The Court considered whether the case came under the definition of a shootout as stated in Section 124(c)(1)(iii). Since the Act did not define a firefight, the Bench referred to the dictionary definition, which indicated that a shootout should include a gunfight.
The Court rejected the petitioner’s injuries as an “untoward incident,” deciding that the Claims Tribunal lacked jurisdiction to consider the compensation claim as it was caused by the 4th respondent’s unintentional trigger pull and not by a shootout.
Considering the amount of compensation, the respondents indicated that they were ready to provide the petitioner a total of Rs. 1,20,000 and pointed out that this amount was decided after the petitioner’s hearing and consultation with all relevant officials and experts.
Given the trauma he had to go through, the petitioner believed that this sum was insufficient.

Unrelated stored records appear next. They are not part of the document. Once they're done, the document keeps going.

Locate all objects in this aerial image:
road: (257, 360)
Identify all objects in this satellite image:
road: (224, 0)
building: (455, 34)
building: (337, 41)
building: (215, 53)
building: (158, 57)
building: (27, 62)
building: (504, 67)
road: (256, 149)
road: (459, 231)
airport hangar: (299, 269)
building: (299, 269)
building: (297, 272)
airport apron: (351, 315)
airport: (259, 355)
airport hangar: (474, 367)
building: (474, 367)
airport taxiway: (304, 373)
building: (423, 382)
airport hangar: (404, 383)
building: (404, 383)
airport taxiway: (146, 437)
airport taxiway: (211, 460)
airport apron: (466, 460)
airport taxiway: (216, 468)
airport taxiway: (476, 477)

He demanded Rs. 3 lakhs for pain and suffering and Rs. 10 lakhs for loss of amenities in life on the grounds that he would need to have more operations in the future to fully recover.
The Court rejected the railroad’s proposal because it was inadequate and failed to take the petitioner’s bodily and mental suffering into consideration. The petitioner’s allegation was deemed to be a little exaggerated, but the court recognized his ongoing hardship for the last 13 years and gave him Rs. 2 lakhs as compensation for his suffering. In addition, Rs. 1,20,000 was given to cover any future medical costs.
The court was of the opinion that:
“The Railway is introducing fast trains like “Vande Bharath”, “Rajadhani”, “Janshadabdhi” etc. But Railway ought to have redressed these types of grievances of the citizens also in speed track to build confidence in the citizen without dragging citizens to litigation. The Railway unnecessarily drag the petitioner into this litigation. In such circumstances, I am of the opinion that the petitioner is entitled to interest for the amount of compensation awarded by this Court from the date of the incident.”
The Court granted Rs. 5 lakhs as compensation for lost facilities. Due to the Railways’ delay in responding to the issue, they also permitted interest to be paid to the petitioner. The petitioner was told to get this money from the respondents within four months. As a result, the petition was partially granted.